Bicicletaria é um lugar diferente de outras oficinas.
Lá sempre tem um monte de bicicletas velhas, pedaços ou boas bicicletas que
ainda funcionam, mas os donos meio que esquecem ou pensam na oficina como um
cemitério sem morte, um lugar onde largar o que se amou muito, mas não tem mais
utilidade – nem nos afetos. Não sei qual o mistério, mas é assim em toda
bicicletaria que conheci.
Perguntei-lhe porque não usa peças de uma para montar
outra e se livrar de tantos entulhos. (estava pensando no combate a dengue –
epidemia nesta época, mas também na “judiaria” de gente precisado de uma
bicicleta)
- Não compensa, ele disse.
- Compensa sim, disse eu. O Natal está
chegando, monta e dá de presente ou vende a preço simbólico para uma criança
que não pode comprar.
E sabe por que eu pensei nisto?
Quando era criança, todo ano meu pai
prometia uma bicicleta. Era no meu aniversário, depois no dia das crianças,
depois se eu passasse de ano e por fim no Natal. Mas em todas as datas marcadas
ela não vinha. Muitos colegas tinham bicicleta e eu só aprendi a pedalar na
bicicleta deles. Muitas vezes fiquei de fora das brincadeiras por não ter meu
próprio veiculo de duas rodas.
Com o tempo, percebi que não ia conseguir
uma bicicleta. Sem revolta, sem mágoa, pois via perfeitamente as condições
financeiras de meu pai (isso é uma coisa que sempre me doeu, ver as coisas
desde pequeno). Na boa parei de contar as datas e o dia de receber minha
bicicleta. (talvez isso de entender as dificuldades financeiras de minha
família tenha a ver com o fato de aos três ou quatro anos ter ficado revoltado
com Papai Noel ou com o fato de, aos cinco anos, ter descoberto que papai Noel
não existia.), mas conto outro dia.
Enfim, consegui uma bicicleta aos 16
anos. Velha, de terceira mão (comprada de um piá com a alcunha de farinha, de
tão branco que era). Era muito ruim e feia, mas era minha primeira bicicleta.

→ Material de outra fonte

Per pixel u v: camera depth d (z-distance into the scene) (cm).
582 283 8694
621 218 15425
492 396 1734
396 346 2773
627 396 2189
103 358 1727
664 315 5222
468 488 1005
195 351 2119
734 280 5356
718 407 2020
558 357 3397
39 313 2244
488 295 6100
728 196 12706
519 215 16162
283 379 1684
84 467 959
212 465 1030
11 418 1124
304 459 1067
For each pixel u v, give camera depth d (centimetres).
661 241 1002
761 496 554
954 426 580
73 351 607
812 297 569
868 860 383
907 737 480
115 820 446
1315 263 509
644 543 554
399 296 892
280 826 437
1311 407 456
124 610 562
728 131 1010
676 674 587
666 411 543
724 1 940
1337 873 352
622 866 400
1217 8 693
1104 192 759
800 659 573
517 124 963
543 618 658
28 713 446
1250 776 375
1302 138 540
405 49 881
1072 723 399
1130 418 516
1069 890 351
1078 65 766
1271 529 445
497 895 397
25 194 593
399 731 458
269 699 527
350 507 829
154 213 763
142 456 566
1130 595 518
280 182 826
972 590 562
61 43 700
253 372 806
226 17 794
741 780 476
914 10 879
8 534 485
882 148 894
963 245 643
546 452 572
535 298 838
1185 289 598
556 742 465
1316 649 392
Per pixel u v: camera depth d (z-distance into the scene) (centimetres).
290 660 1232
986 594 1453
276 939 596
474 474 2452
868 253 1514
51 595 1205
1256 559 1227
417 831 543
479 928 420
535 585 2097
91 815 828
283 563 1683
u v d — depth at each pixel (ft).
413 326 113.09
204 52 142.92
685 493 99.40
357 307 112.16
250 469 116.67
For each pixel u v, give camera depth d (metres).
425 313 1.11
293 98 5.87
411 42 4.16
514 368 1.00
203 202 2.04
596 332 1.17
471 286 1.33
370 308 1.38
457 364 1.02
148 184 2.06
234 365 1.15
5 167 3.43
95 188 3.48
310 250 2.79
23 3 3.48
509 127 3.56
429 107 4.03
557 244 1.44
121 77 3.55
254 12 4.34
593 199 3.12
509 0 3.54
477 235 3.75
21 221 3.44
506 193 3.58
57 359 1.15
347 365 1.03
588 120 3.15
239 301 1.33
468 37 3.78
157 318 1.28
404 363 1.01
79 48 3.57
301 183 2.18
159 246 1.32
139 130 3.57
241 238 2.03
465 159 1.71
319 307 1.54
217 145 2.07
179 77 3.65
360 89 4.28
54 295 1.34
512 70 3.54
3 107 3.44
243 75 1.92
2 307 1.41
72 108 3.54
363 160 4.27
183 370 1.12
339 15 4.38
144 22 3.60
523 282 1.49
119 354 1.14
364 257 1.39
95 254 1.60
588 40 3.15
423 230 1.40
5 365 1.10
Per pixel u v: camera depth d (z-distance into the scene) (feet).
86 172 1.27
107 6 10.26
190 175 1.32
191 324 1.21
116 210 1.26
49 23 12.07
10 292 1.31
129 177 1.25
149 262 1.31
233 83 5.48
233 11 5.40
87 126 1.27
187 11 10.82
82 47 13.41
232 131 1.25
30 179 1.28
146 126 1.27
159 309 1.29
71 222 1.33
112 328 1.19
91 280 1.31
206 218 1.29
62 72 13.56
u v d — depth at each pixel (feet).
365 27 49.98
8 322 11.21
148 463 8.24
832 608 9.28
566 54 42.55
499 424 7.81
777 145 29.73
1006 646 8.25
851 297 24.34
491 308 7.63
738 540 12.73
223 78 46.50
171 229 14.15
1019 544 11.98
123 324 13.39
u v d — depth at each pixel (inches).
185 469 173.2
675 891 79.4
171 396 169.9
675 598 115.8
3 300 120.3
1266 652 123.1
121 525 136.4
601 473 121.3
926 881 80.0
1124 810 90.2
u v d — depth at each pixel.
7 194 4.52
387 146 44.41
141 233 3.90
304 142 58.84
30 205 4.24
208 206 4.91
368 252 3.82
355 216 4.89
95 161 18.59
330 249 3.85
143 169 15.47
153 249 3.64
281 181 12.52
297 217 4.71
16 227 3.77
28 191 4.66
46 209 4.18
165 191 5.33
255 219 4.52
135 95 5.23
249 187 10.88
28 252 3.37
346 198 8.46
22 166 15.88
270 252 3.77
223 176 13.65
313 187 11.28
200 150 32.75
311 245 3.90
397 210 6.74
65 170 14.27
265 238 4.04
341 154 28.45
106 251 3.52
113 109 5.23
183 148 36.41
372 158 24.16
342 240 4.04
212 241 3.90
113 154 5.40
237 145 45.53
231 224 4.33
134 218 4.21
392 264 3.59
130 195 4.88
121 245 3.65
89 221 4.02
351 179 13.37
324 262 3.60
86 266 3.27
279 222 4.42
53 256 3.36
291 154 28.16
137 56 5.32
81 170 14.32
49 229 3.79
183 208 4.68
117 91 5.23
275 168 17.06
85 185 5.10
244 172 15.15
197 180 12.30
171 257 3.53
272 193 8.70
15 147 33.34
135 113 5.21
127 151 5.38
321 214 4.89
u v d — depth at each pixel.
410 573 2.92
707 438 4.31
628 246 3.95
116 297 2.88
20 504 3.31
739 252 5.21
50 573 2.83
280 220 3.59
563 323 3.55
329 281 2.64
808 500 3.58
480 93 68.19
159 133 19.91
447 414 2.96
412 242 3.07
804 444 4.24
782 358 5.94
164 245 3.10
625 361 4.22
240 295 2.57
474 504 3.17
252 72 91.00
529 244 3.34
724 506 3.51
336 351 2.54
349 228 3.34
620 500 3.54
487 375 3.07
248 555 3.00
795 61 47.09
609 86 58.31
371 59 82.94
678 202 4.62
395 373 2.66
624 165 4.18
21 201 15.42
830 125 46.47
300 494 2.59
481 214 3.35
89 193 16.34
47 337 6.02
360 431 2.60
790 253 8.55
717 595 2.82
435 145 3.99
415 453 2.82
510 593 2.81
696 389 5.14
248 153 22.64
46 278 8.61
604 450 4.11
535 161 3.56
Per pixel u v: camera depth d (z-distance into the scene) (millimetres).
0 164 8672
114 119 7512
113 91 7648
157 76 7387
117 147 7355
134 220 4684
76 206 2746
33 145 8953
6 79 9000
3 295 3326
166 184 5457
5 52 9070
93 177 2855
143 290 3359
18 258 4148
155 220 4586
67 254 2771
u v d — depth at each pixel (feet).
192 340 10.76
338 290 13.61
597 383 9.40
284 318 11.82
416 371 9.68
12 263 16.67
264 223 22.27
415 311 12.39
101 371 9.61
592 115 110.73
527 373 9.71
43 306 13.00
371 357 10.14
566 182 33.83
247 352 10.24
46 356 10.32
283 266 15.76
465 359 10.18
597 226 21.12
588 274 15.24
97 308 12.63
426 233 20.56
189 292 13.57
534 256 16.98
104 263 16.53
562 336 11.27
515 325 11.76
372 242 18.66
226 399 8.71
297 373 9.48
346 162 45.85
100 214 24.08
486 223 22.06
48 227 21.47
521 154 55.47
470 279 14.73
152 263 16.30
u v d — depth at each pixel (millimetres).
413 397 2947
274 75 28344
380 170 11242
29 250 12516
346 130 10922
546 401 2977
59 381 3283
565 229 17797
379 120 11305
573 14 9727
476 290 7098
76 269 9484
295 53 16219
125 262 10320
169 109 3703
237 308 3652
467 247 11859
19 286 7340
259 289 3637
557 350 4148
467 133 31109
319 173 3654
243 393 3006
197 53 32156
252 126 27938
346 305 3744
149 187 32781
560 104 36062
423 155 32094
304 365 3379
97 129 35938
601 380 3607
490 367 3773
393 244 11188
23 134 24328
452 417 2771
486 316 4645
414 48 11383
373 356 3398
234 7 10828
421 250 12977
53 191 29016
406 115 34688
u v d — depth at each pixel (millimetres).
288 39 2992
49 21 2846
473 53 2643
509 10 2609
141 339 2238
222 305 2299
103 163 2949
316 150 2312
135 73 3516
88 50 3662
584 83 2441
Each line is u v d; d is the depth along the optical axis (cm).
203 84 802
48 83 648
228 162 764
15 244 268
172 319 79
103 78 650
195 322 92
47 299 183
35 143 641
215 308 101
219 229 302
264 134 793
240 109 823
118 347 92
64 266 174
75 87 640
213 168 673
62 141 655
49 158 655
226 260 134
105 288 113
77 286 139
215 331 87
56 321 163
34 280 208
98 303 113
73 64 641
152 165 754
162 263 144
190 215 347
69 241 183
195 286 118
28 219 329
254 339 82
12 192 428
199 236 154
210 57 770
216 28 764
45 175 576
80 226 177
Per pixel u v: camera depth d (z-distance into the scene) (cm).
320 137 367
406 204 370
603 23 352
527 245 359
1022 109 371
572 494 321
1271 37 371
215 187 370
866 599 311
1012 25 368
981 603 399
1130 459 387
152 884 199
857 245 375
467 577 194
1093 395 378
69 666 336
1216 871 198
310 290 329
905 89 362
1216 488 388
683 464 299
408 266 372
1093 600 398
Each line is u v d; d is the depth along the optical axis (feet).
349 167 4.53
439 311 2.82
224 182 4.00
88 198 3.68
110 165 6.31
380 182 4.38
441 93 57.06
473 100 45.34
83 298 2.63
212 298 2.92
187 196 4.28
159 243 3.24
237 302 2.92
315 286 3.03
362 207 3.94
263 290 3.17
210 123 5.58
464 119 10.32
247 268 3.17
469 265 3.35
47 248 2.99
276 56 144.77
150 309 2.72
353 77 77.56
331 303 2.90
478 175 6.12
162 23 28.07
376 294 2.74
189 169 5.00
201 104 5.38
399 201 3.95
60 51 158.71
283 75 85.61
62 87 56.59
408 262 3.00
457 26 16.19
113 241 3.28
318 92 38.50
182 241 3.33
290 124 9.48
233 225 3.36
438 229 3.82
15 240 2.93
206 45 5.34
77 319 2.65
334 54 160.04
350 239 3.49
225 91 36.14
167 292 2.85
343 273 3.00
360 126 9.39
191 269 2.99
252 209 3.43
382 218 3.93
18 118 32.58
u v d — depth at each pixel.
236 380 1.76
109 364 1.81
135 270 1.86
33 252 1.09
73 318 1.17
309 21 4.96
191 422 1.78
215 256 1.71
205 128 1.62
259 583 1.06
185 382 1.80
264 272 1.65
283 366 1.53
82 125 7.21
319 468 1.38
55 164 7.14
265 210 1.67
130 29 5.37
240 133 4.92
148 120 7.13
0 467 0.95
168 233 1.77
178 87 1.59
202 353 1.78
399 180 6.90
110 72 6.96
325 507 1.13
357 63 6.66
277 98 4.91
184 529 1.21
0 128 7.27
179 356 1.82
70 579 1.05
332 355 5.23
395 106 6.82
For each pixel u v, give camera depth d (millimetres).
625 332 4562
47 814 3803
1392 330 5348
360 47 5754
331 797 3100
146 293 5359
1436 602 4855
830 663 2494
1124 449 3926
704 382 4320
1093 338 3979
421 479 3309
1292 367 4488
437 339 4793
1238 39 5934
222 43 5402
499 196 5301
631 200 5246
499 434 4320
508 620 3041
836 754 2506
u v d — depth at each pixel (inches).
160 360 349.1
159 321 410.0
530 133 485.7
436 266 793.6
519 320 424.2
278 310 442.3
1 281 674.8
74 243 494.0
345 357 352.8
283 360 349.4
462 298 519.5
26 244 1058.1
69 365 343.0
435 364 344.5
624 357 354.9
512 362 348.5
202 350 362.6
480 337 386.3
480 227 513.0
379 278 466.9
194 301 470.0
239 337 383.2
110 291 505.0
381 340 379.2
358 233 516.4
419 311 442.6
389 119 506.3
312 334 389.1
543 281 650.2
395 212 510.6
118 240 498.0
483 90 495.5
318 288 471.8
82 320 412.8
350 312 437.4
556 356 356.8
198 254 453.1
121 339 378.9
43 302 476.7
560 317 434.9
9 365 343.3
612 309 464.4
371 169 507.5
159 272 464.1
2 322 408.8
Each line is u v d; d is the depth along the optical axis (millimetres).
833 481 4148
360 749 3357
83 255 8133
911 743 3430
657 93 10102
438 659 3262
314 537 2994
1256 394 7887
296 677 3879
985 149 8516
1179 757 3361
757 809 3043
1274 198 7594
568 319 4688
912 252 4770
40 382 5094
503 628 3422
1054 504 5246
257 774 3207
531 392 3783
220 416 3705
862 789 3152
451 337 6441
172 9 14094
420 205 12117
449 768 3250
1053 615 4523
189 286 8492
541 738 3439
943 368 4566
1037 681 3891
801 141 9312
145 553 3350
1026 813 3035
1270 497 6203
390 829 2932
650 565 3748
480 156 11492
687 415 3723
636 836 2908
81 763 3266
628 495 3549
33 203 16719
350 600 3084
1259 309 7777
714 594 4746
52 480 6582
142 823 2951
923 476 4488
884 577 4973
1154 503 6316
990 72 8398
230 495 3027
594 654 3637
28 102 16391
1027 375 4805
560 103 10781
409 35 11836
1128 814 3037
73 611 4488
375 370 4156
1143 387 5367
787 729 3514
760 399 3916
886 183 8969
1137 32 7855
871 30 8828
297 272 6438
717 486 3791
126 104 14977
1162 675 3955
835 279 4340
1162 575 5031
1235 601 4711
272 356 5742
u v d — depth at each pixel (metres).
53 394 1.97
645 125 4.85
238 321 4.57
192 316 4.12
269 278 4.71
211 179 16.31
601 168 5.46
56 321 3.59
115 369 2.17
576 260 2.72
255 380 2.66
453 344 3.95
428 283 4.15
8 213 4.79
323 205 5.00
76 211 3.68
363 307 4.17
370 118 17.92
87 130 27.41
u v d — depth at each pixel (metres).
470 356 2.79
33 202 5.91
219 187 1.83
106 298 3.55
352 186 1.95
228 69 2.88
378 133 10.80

Conseguida com a grana de um de meus muitos trabalhos na adolescência. Aqueles,
sem carteira assinada e sem nenhuma garantia de nada (igualzinho aos que
consigo hoje, como enfermeiro).
Fiquei empolgado e usei a bicicleta
por uns três meses. Depois, perdi a graça e a deixei encostada por um longo
tempo. Os pneus murchando sob o sol a e chuva.
Acho que eu nem gostava de bicicleta
ou a minha estação de bicicleta havia passado – sobre isso ver: Os meninos
crescem, de Domingos Pelegrini – o livro de contos de que mais gostei na vida
Um dia, cheguei do trabalho e minha
mãe disse, com a maior naturalidade, que havia um garoto da vizinhança querendo
comprar minha bicicleta.
Fiquei indignado com aquela ousadia,
mas não falei nada. Imagina, vender o que eu levara anos para conseguir
comprar. A concretização de meus maiores sonhos da infância.
No dia seguinte antes de sair para
trabalhar, ela perguntou quanto eu queria, pois teria que dar o preço para o
garoto.
Fiz as contas de quanto havia gasto
na bicicleta, quanto já havia investido e quanto ela valia. Cheguei a um custo
que não sei mais dizer qual é (era um tempo de inflação galopante) e disse um
valor.
Quando cheguei do trabalho ela
disse:
- Ele só tem tanto. (uma quantia que
não dava nem um terço do valor que eu pedia), mas disse que te paga em
prestações.
Era o fim da picada, imagina, queria
minha bicicleta e nem tinha dinheiro para pagar.
Nem respondi, mas fiquei com aquilo
na cabeça.
O garoto deveria ter uns 12 anos (eu
o via na redondeza sempre fazendo uma coisa ou outra, juntado ferro velho para
vender, limpando quintais e coisa assim). De verdade via nele o mesmo desejo de
ter uma bicicleta que tive um dia. E pensei comigo: se eu só pude satisfazer
esse desejo aos 16 anos quando a bicicleta nada mais significava para mim, (não
o que significaria na infância), por que exigir o mesmo de um garoto se eu
podia realizar (meu) sonho com ele?
- Pode falar para ele vir buscar a bicicleta amanhã. Ele
dá o que tiver e quando pude, e se puder, paga o resto.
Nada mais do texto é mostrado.